Zaten bu ayetin bilhassa bu noktadan dolayı İsrailoğulları’nı İslâm dinine davet sadedinde ve “Sizin yanınızda bulunan kitabı doğrulayan bu kitaba (Kur’an’a) iman edin ve onu ilk inkâr eden olmayın!” (Bakara 41) ilâhî emrini desteklemek için gelmiş olduğunda şüpheye yer yoktur. 

Hz. Muhammed sallallahu aleyhi vesellemin peygamberliğinden önce Allah Teâlâ’ya ve âhiret gününe iman eden ve sâlih amel işleyenler bile Tevrat ve İncil’in hükmünce geleceğin büyük peygamberine iman ile mükellef idiler.
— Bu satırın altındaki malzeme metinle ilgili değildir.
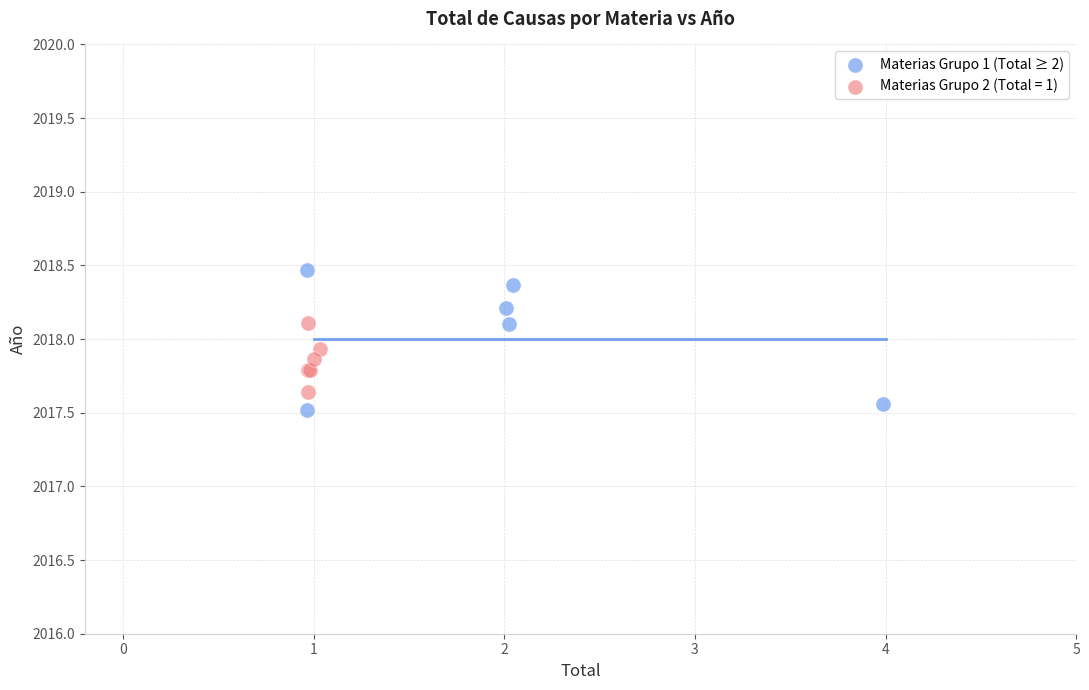

Which series has the widest spread of Y values?

Materias Grupo 1 (Total ≥ 2)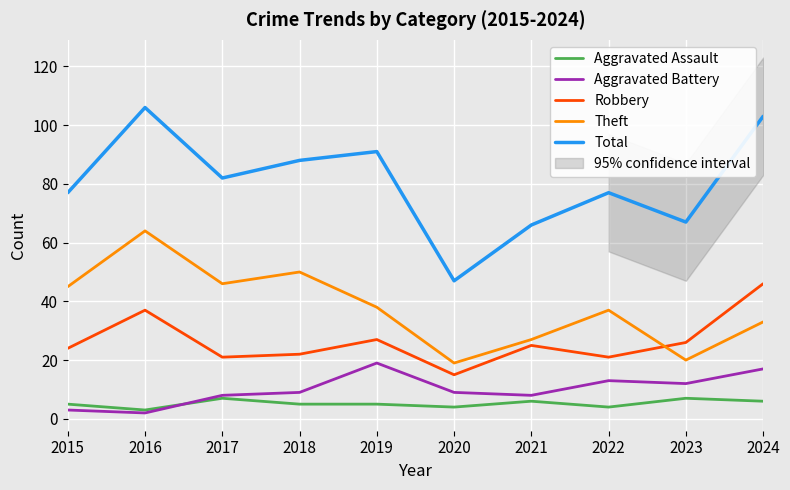

What is the difference between the maximum and minimum values in the Total series?

59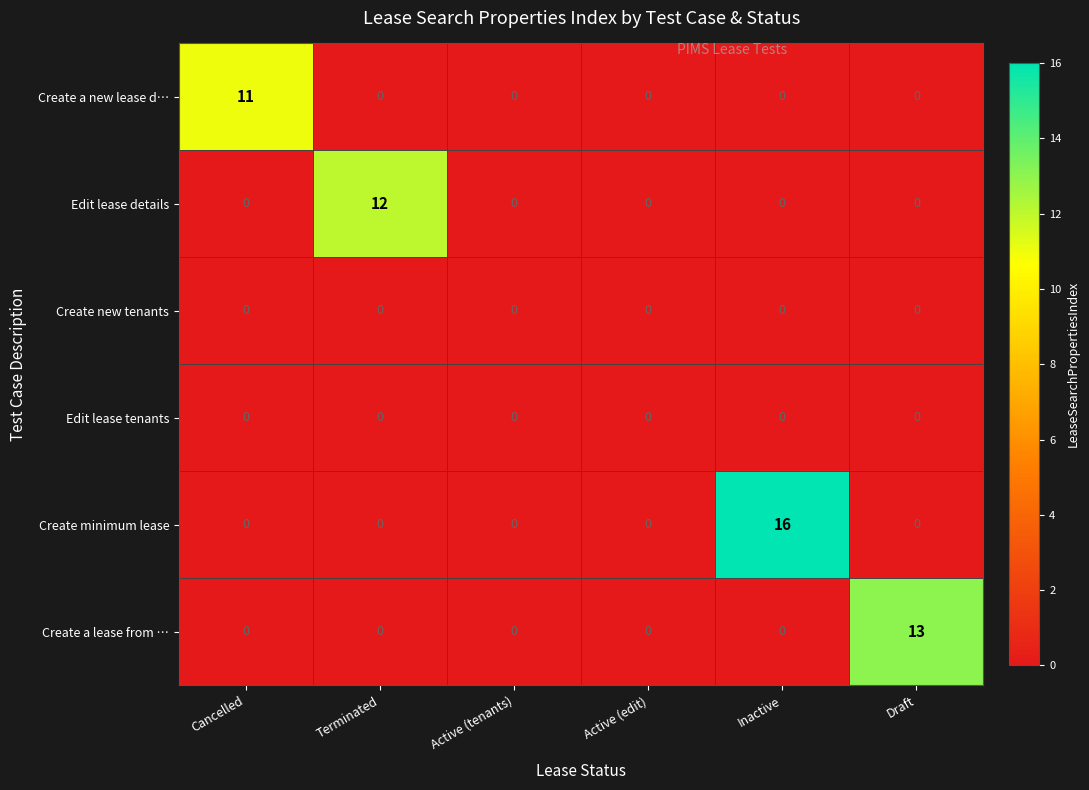

Read the Edit lease details value at Terminated.

12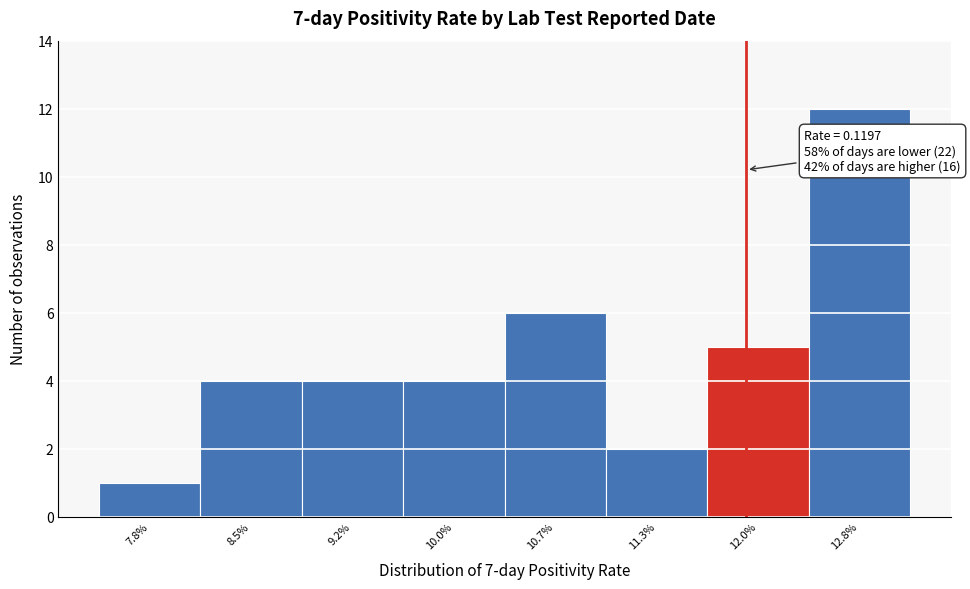

Reading left to right, transcribe all the data shown in this chart.

1	4	4	4	6	2	5	12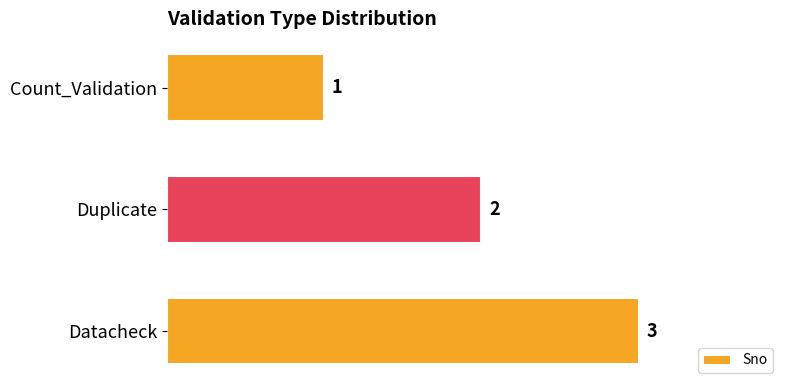

Which category has the lowest value across all series?

Count_Validation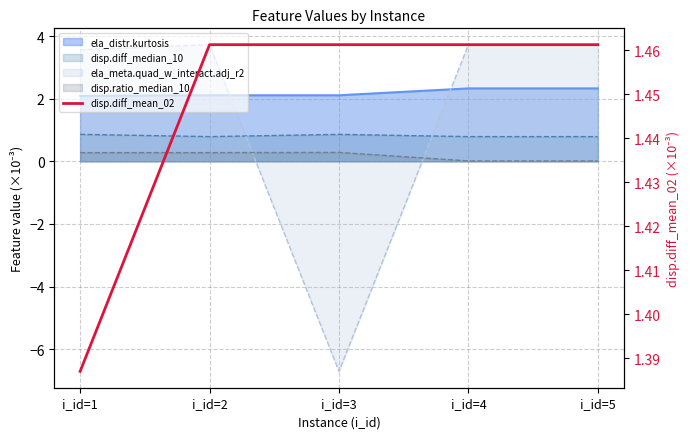

Between i_id=1 and i_id=4, which is larger?

i_id=4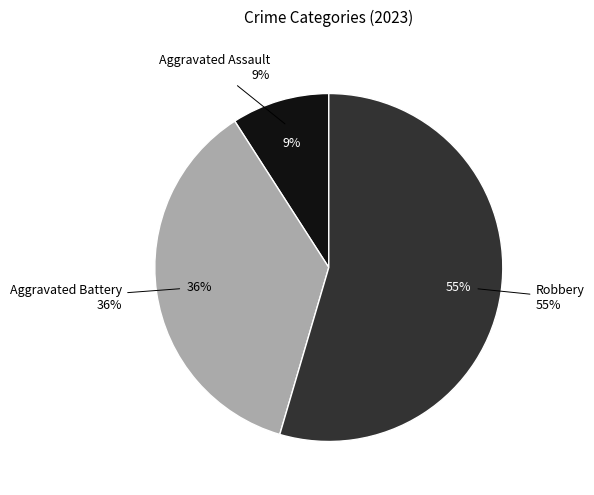

What is the smallest slice in the pie chart?

Aggravated Assault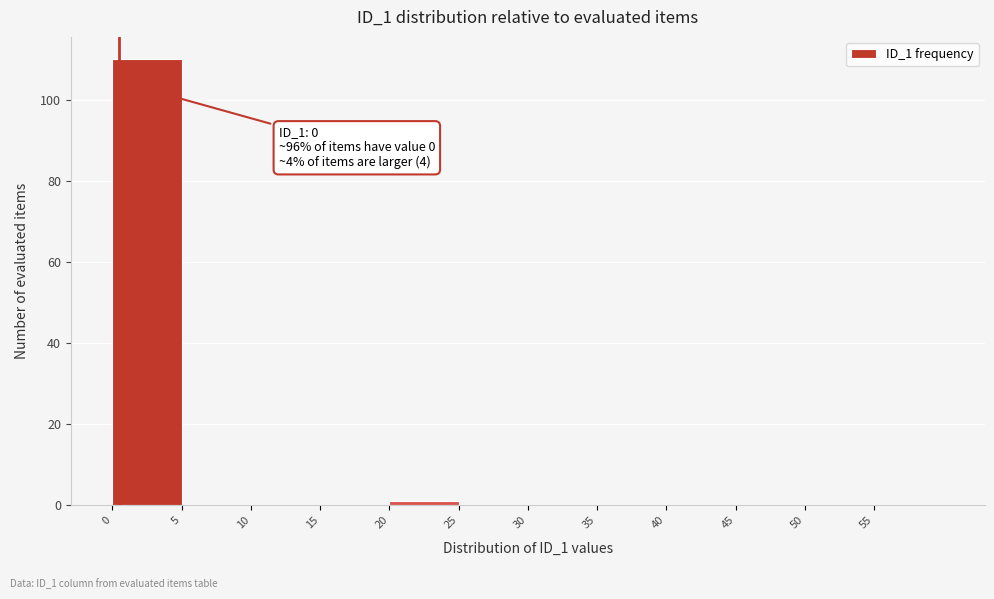

Which range on the x-axis has the tallest bar?

0 to 5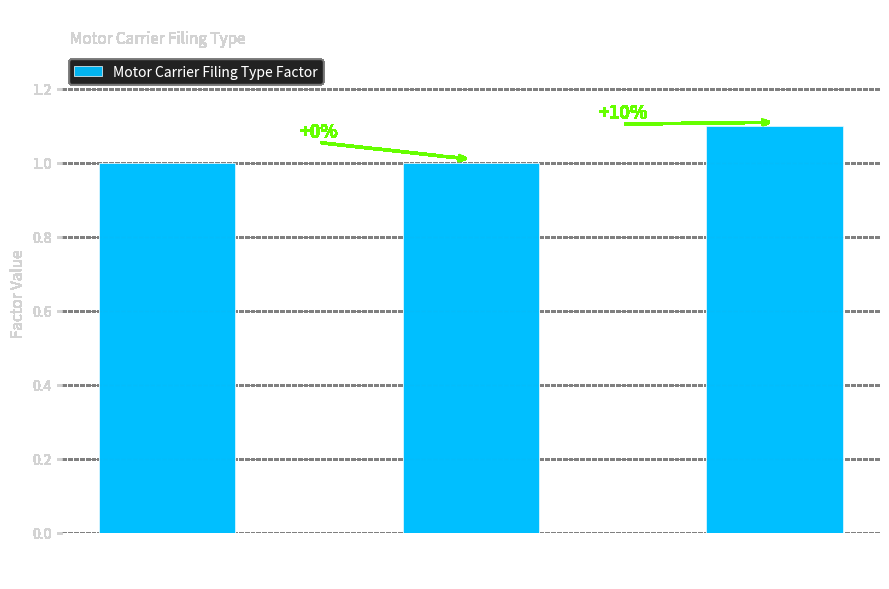

What is the sum of all values?

3.1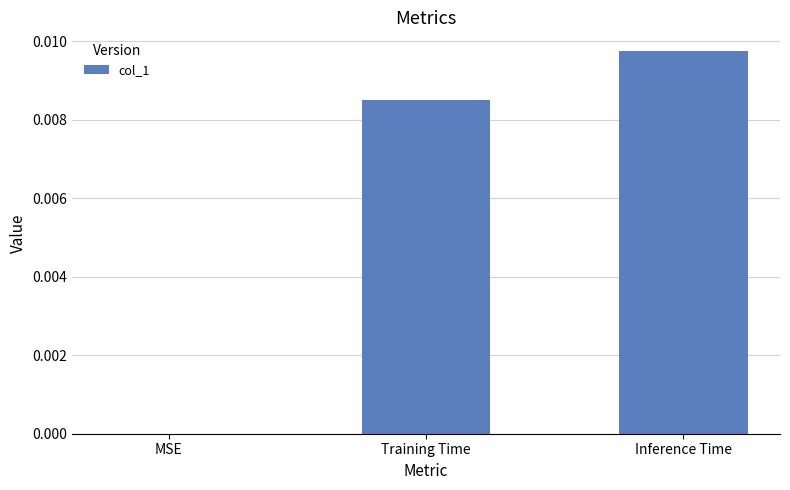

Between MSE and Inference Time, which is larger?

Inference Time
Buna işaret olmak üzere “Ahdimi yerine getirin” (Bakara 40) buyurulmuştu. Böyle iken Hz. Muhammed sallallahu aleyhi vesellemin peygamberliğinden sonra O’nu inkâr edenler arasında gerçek iman ehli bulunduğu varsayımına imkân kalır mı? 

Allah Teâlâ’ya ve hesap gününe imanı bulunan ve bu imana yaraşır sâlih amel işleyecek olan kimselerin Hz. Muhammed sallallahu aleyhi vesellemin peygamberliğini inkâr etmelerine imkan tasavvur olunabilir mi? 

Tarih sayfalarının şahitliğinde O’nun peygamberliğinden daha açık, daha belirgin hangi peygamberlik vardır? 

Şu halde gökyüzündeki yıldızlardan bazılarını kabul edip de güneşi inkâr edercesine tavır sergileyenlerin Allah Teâlâ’ya karşı imanlarında ciddiyet ve samimiyet tasavvur etmek, gerçekle bağdaşmayan bir çelişkidir.

Kâmil iman, sâlih amel şartı 

Dikkat çekici olan şey şu ki, bu ayet-i kerimede iman, biri insanlara nazaran zâhirî, diğeri Allah Teâlâ katında geçerli, hakikî iman olmak üzere iki defa zikredilmiş ve her şeyden önce “iman edenler” sözü Yahudilere, Hıristiyanlara ve Sâbiîlere mukabil tutulmuştur. Demek ki bu üçü Kur’an’ın söz konusu ettiği imanın mutlak olarak dışındadırlar. Bununla beraber zâhirî iman sahipleri bunlarla eşit tutulmuş ve hepsinin kurtuluşu kâmil iman ve sâlih amel şartına bağlı gösterilmiştir. 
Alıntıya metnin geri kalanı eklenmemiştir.